Swap "Transcribe" for "Write out" throughout all the records below and change nothing else. Leave the pictures out of your answer.

[Data listing]
::::
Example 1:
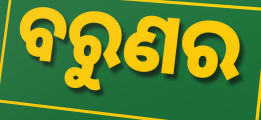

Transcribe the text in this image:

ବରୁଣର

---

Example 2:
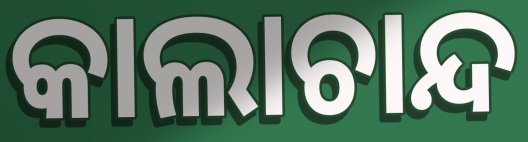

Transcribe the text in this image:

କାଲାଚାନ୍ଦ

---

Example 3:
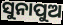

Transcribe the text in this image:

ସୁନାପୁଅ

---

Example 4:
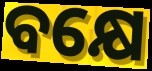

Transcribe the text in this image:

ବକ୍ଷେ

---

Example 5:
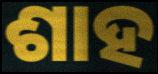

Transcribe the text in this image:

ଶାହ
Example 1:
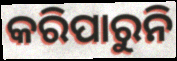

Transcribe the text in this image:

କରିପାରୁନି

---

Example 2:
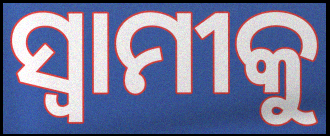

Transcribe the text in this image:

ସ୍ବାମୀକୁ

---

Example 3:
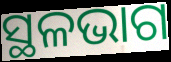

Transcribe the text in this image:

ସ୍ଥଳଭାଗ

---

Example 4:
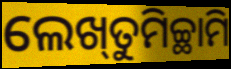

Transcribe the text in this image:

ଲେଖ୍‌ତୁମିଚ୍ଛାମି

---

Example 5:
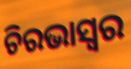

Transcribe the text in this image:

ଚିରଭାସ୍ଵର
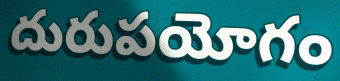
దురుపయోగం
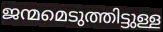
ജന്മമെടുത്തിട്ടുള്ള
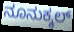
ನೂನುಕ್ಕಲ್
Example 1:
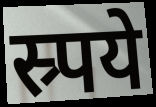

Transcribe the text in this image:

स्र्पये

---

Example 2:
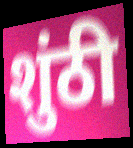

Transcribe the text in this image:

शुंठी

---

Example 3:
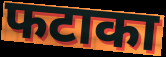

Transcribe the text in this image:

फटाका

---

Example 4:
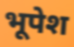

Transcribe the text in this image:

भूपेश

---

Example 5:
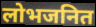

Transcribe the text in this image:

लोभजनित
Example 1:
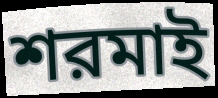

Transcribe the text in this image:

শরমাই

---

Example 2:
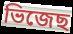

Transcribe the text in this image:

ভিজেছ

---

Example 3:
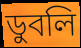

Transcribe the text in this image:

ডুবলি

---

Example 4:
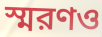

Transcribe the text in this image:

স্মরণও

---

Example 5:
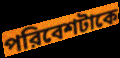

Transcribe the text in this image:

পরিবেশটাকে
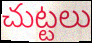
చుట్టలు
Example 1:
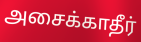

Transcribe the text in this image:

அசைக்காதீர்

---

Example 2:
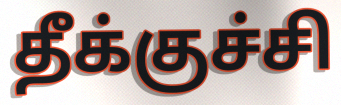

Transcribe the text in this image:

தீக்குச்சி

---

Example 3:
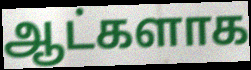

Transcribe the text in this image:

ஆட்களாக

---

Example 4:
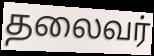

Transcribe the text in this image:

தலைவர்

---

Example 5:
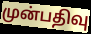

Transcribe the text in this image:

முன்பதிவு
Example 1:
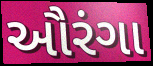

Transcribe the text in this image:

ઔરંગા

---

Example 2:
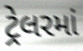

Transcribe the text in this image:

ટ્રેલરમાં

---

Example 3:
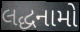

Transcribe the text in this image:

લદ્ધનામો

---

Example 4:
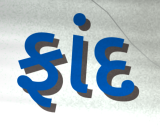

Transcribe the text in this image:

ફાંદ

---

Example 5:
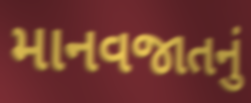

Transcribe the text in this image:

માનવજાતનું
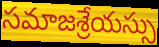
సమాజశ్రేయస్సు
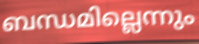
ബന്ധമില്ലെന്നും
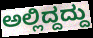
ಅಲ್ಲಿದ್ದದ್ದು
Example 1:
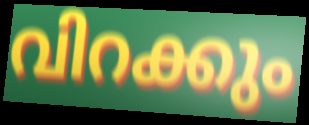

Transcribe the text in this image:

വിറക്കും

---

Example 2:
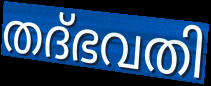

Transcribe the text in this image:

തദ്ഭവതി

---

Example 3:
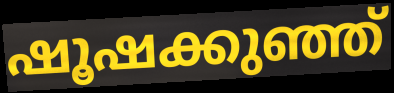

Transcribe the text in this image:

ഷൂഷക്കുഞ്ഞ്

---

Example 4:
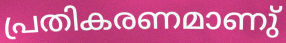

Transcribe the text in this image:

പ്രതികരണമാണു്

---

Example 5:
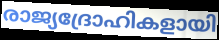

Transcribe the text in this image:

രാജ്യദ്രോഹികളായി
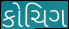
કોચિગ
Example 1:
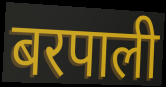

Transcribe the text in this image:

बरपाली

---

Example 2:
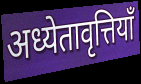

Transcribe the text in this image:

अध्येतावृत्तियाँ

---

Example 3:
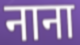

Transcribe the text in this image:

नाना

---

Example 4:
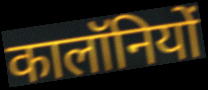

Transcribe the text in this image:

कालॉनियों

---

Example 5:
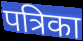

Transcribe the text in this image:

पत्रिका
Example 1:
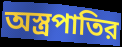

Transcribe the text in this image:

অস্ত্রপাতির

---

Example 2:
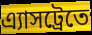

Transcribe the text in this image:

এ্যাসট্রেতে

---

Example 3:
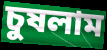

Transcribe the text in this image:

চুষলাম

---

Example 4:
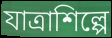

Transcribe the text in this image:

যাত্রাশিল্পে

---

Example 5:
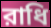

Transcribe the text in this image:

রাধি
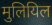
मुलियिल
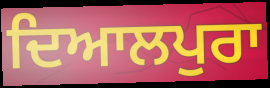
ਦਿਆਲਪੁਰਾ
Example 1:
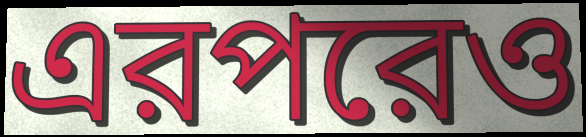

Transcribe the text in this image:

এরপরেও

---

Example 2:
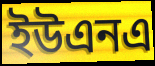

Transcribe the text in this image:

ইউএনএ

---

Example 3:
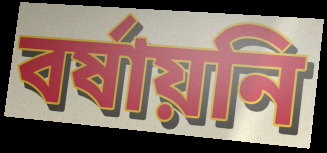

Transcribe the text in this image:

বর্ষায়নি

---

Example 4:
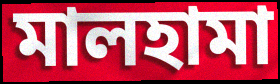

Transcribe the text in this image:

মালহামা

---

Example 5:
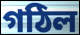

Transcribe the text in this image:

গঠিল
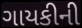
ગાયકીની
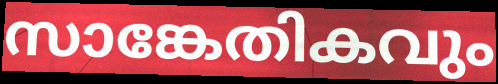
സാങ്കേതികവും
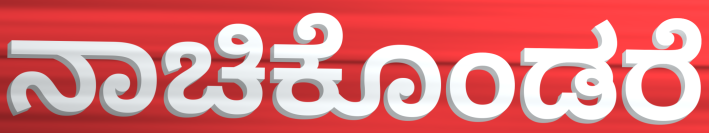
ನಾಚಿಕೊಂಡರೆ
::::
• [Answer]:
Example 1:

Write out the text in this image:

ବରୁଣର

---

Example 2:

Write out the text in this image:

କାଲାଚାନ୍ଦ

---

Example 3:

Write out the text in this image:

ସୁନାପୁଅ

---

Example 4:

Write out the text in this image:

ବକ୍ଷେ

---

Example 5:

Write out the text in this image:

ଶାହ
Example 1:

Write out the text in this image:

କରିପାରୁନି

---

Example 2:

Write out the text in this image:

ସ୍ବାମୀକୁ

---

Example 3:

Write out the text in this image:

ସ୍ଥଳଭାଗ

---

Example 4:

Write out the text in this image:

ଲେଖ୍‌ତୁମିଚ୍ଛାମି

---

Example 5:

Write out the text in this image:

ଚିରଭାସ୍ଵର
దురుపయోగం
ജന്മമെടുത്തിട്ടുള്ള
ನೂನುಕ್ಕಲ್
Example 1:

Write out the text in this image:

स्र्पये

---

Example 2:

Write out the text in this image:

शुंठी

---

Example 3:

Write out the text in this image:

फटाका

---

Example 4:

Write out the text in this image:

भूपेश

---

Example 5:

Write out the text in this image:

लोभजनित
Example 1:

Write out the text in this image:

শরমাই

---

Example 2:

Write out the text in this image:

ভিজেছ

---

Example 3:

Write out the text in this image:

ডুবলি

---

Example 4:

Write out the text in this image:

স্মরণও

---

Example 5:

Write out the text in this image:

পরিবেশটাকে
చుట్టలు
Example 1:

Write out the text in this image:

அசைக்காதீர்

---

Example 2:

Write out the text in this image:

தீக்குச்சி

---

Example 3:

Write out the text in this image:

ஆட்களாக

---

Example 4:

Write out the text in this image:

தலைவர்

---

Example 5:

Write out the text in this image:

முன்பதிவு
Example 1:

Write out the text in this image:

ઔરંગા

---

Example 2:

Write out the text in this image:

ટ્રેલરમાં

---

Example 3:

Write out the text in this image:

લદ્ધનામો

---

Example 4:

Write out the text in this image:

ફાંદ

---

Example 5:

Write out the text in this image:

માનવજાતનું
సమాజశ్రేయస్సు
ബന്ധമില്ലെന്നും
ಅಲ್ಲಿದ್ದದ್ದು
Example 1:

Write out the text in this image:

വിറക്കും

---

Example 2:

Write out the text in this image:

തദ്ഭവതി

---

Example 3:

Write out the text in this image:

ഷൂഷക്കുഞ്ഞ്

---

Example 4:

Write out the text in this image:

പ്രതികരണമാണു്

---

Example 5:

Write out the text in this image:

രാജ്യദ്രോഹികളായി
કોચિગ
Example 1:

Write out the text in this image:

बरपाली

---

Example 2:

Write out the text in this image:

अध्येतावृत्तियाँ

---

Example 3:

Write out the text in this image:

नाना

---

Example 4:

Write out the text in this image:

कालॉनियों

---

Example 5:

Write out the text in this image:

पत्रिका
Example 1:

Write out the text in this image:

অস্ত্রপাতির

---

Example 2:

Write out the text in this image:

এ্যাসট্রেতে

---

Example 3:

Write out the text in this image:

চুষলাম

---

Example 4:

Write out the text in this image:

যাত্রাশিল্পে

---

Example 5:

Write out the text in this image:

রাধি
मुलियिल
ਦਿਆਲਪੁਰਾ
Example 1:

Write out the text in this image:

এরপরেও

---

Example 2:

Write out the text in this image:

ইউএনএ

---

Example 3:

Write out the text in this image:

বর্ষায়নি

---

Example 4:

Write out the text in this image:

মালহামা

---

Example 5:

Write out the text in this image:

গঠিল
ગાયકીની
സാങ്കേതികവും
ನಾಚಿಕೊಂಡರೆ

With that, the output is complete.